Regulation

Is the Chevron Doctrine Really Such a Problem?

Concern about Chevron Deference Would Be Better Focused on Delegation

|The Volokh Conspiracy |


There is widespread – and well-justified – concern about the size, scope and intrusiveness of the administrative state. Many feel that the accumulation of regulatory authority within administrative agencies undermines democratic accountability and self-government.

Many critics of the administrative state focus on the Chevron doctrine, and suggest its requirement that courts sometimes defer to reasonable agency interpretations of ambiguous statutory provisions lies at the heard of administrative overreach. For reasons I explain in the new issue of National Review (and have previously noted here),I think the focus on Chevron is misplaced.

While it is certainly true that, in the hand of some judges, Chevron has allowed some agencies to run rampant, faithfully applied within its proper domain, Chevron itself is not much of a problem.

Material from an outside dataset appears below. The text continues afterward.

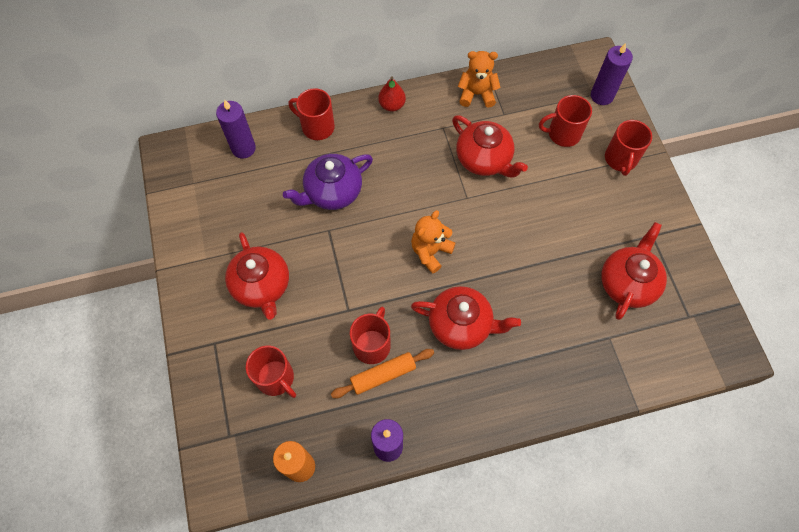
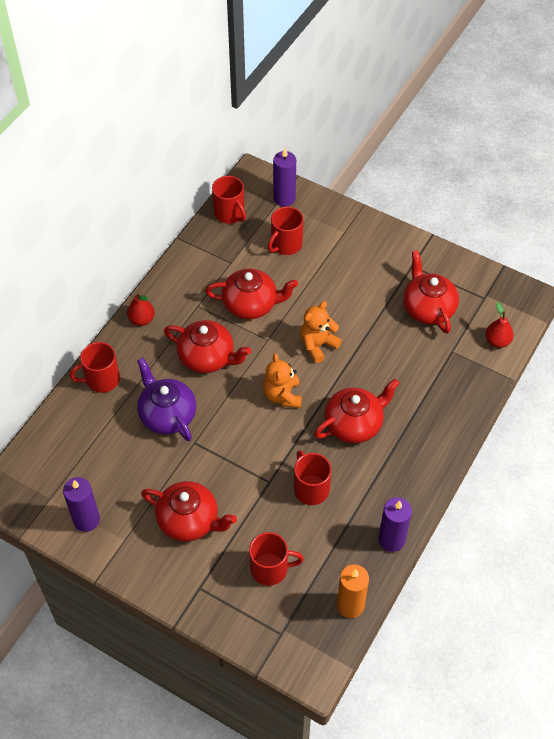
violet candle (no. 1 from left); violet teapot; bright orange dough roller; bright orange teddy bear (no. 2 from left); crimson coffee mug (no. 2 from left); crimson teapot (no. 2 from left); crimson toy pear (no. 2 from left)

As Justice Kennedy noted in one of his final opinions on the Court, some courts grant agencies "reflexive deference" after only "cursory" examinations of the relevant statutory text. This is a problem, but it's one of application, not of the underlying doctrine itself.

Further, insofar as some are (rightfully) concerned about the broad degree of interpretive authority and policy discretion agencies exercise under Chevron, the real blame lies with Congress, not the courts. As I note in NR:

The problem . . . is less that courts sometimes defer to federal-agency interpretations of ambiguous statutes through which Congress delegates regulatory authority and more that the legislature is so profligate with its delegations. . . .

The abdication taking place is less on the federal bench than in the halls of Congress, where our legislators have forgotten that it is their job, first and foremost, to enact the laws that govern the nation.

Unless and until courts are willing to enforce meaningful limits on the delegation of authority to federal agencies — a far heavier lift than constraining Chevron — the underlying problem will remain. If we want Chevron and other deference doctrines to be less important, Congress needs to stop providing so many opportunities for these doctrines to apply, both by drafting legislation more carefully and by regularly revisiting older statutes that might otherwise be used as new sources of agency authority.